The Culpeu, Canis magellanicus, collected in Chile. Plate 5 from Mammalia.
This entry is followed by '؟ I suspect the young of Caracara Barranca — is brown all over' (apparently referring to specimen number 2029, now identified as Phalcoboenus albogularis; see 'Ornithological notes', p. 238).3 Next there is a question whether the Carrancha (Polyborus brasiliensis) exists at Copiapó. Since these notes come after a list of rock specimen numbers 107-115, which were collected on 13 June (see notebook pp. 27-31), this provides a clue to their date.
On the inside back cover there is a note that 'Beechey says that Humming Birds stay all winter in N. California'. This reference to Beechey 1831 is copied into the 'Ornithological notes', p. 252. It is presumably a co-incidence that there is another reference to Beechey on p. 5a of the Despoblado Notebook, as that entry was made about one year later.
Thus ended expedition no. 8, but Darwin still had time before his rendezvous with the Beagle in early July to see some more of the geology of Chile, so he immediately started planning a trek up the Despoblado ('uninhabited') valley. Presumably he commenced the Despoblado Notebook because the remaining thirty-six pages of the Copiapò Notebook might not be enough for this four day expedition.

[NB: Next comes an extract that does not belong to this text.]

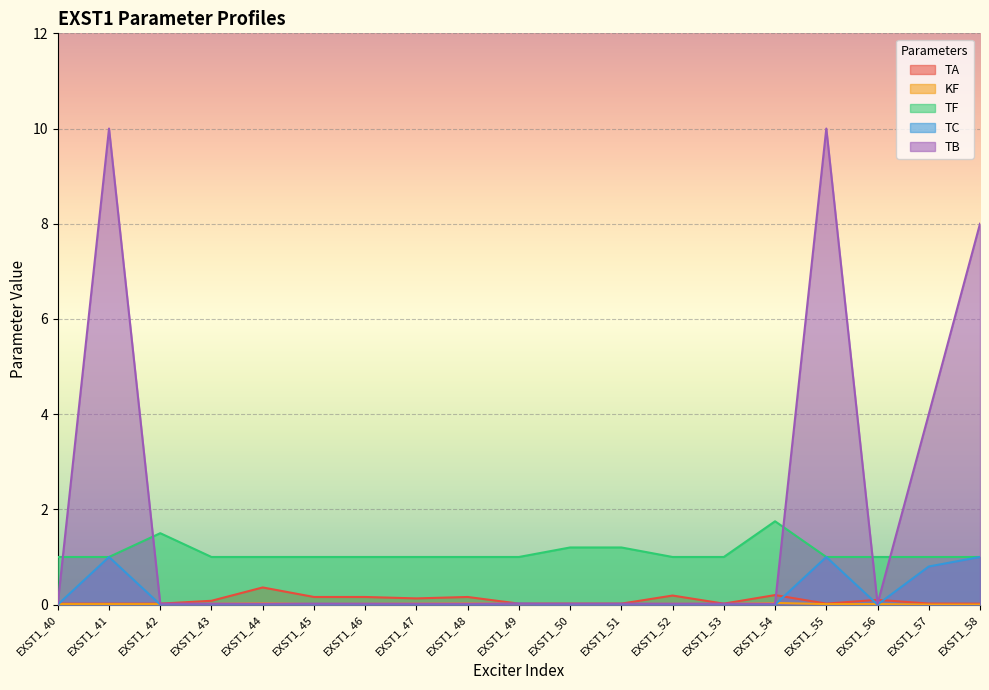

Rank the categories by TF value from highest to lowest.

EXST1_54, EXST1_42, EXST1_50, EXST1_51, EXST1_40, EXST1_41, EXST1_43, EXST1_44, EXST1_45, EXST1_46, EXST1_47, EXST1_48, EXST1_49, EXST1_52, EXST1_53, EXST1_55, EXST1_56, EXST1_57, EXST1_58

The earliest entry in the Despoblado Notebook follows on immediately from the Copiapò Notebook, as Darwin headed off from Copiapó with Mariano, plus a Vaqueano and eight mules.
The Despoblado trip was to be Darwin's last close encounter with the Andes before sailing north on 6 July for Iquique in Peru.5 By the time of sailing Darwin would have been in the saddle almost continuously since leaving the Beagle at Valparaiso on 11 March, almost four months before.
Gordon Chancellor and John van Wyhe
August 2008
'Coquimbo to Copiapo' (6.1835). Text EH1.7 [English Heritage 88202327]
1 Keynes, in the Beagle diary, indicated that Hensleigh Wedgwood had written 'A very happy expression' in the margin against this phrase.
2 Barlow 1933, 1945 and Beagle diary give the word as 'Limerian', although Keynes 2004 stated that the lady was from Lima.
3 Referring to the entry on p. 133, Barlow 1945, p. 242, read this word as 'Raucaria' but gave 'Raucanca?' in her edition of the 'Ornithological notes', p. 238. Keynes read 'Rancanas' in his edition of the Zoology notes, p. 230.
4 This is a reference to Alexandre Brongniart (1770-1847), Professor of Mineralogy at the Natural History Museum in Paris and co-author with George Cuvier in 1811 of the classic geological description of the Paris Basin. The specific reference may be to Brongniart 1833 which was in the Beagle library (Correspondence vol. 1, p. 558) and is referred to in the geological diary (DAR35.396).
5 Iquique was ceded to Chile in 1879.